[CONSIGNE 1] Extrayez de l'extrait sur les déserts médicaux le passage qui va de « Les internes en » jusqu'à « manque de médecins. ».
[CONSIGNE 2] D'après l'extrait sur les déserts médicaux, quel argument les gouvernements ont-ils avancé pour réduire le nombre de médecins ?

[EXTRAIT DU DOCUMENT]
::::::::
#Billet doux : internes maltraités ?

Le problème des déserts médicaux devient une question politique aujourd’hui incontournable. Il faut avant tout rappeler que la pénurie de médecins a été sciemment organisée par les différents gouvernements sous l’argument fallacieux que la diminution du nombre de médecins diminuerait le nombre de prescripteurs et donc les dépenses de la Sécurité sociale.

Les représentants de la corporation médicale ont accompagné le mouvement, pensant que si le gâteau était moins gros, il ne faudrait pas être trop nombreux à se le partager. Il est donc étonnant de constater que des politiques qui étaient déjà en poste de responsabilité à l’époque, notamment au Sénat, proposent aujourd’hui d’utiliser les internes, c’est-à-dire les médecins en fin de formation, pour corriger leurs erreurs du passé.

Les internes en médecine générale sont donc légitimes à refuser d’être ainsi instrumentalisés en se voyant imposer une 4e année dans leur cursus pour aller exercer dans les zones où il manque de médecins.
::::::::
[DONNÉES RECUEILLIES]
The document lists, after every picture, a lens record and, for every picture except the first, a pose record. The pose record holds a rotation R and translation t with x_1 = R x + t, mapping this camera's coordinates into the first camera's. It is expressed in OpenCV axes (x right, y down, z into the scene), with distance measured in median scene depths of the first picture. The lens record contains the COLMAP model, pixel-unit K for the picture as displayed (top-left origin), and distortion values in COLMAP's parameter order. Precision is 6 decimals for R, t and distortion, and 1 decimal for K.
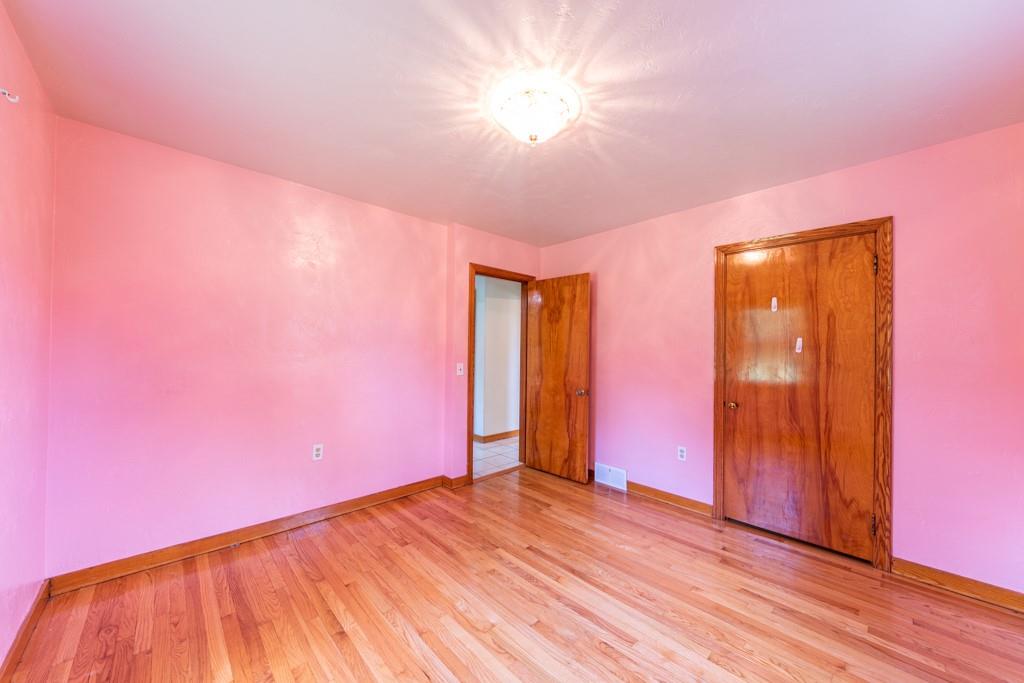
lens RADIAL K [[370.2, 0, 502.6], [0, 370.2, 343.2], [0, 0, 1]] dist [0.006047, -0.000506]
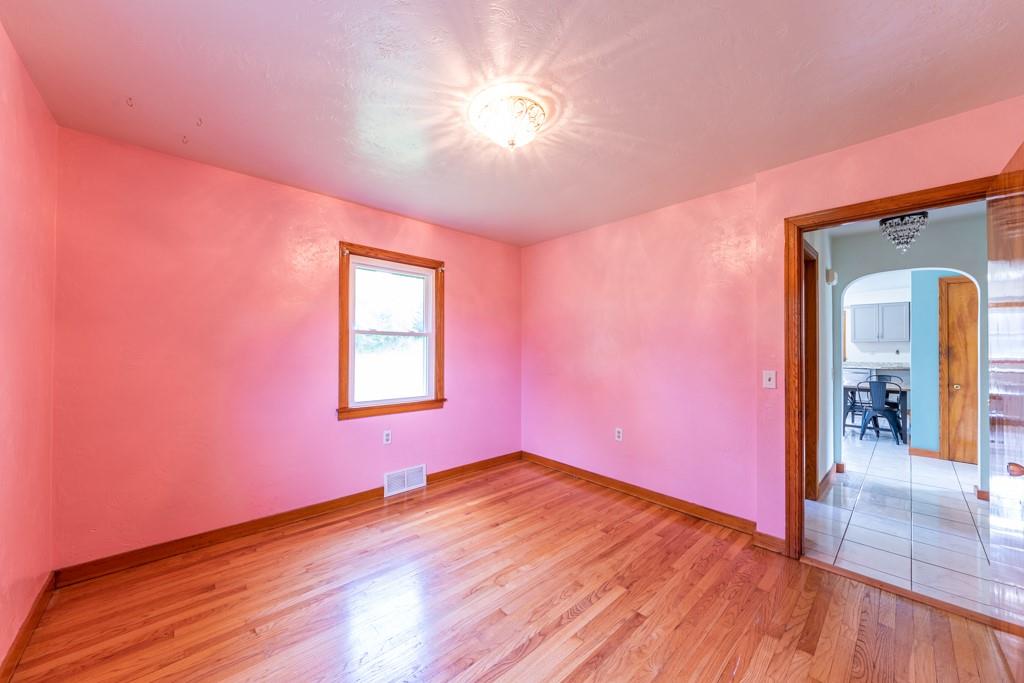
::::::::
[RÉPONSE 1]
Les internes en médecine générale sont donc légitimes à refuser d’être ainsi instrumentalisés en se voyant imposer une 4e année dans leur cursus pour aller exercer dans les zones où il manque de médecins.

[RÉPONSE 2] Selon eux, moins de médecins signifierait moins de prescripteurs, donc moins de dépenses pour la Sécurité sociale.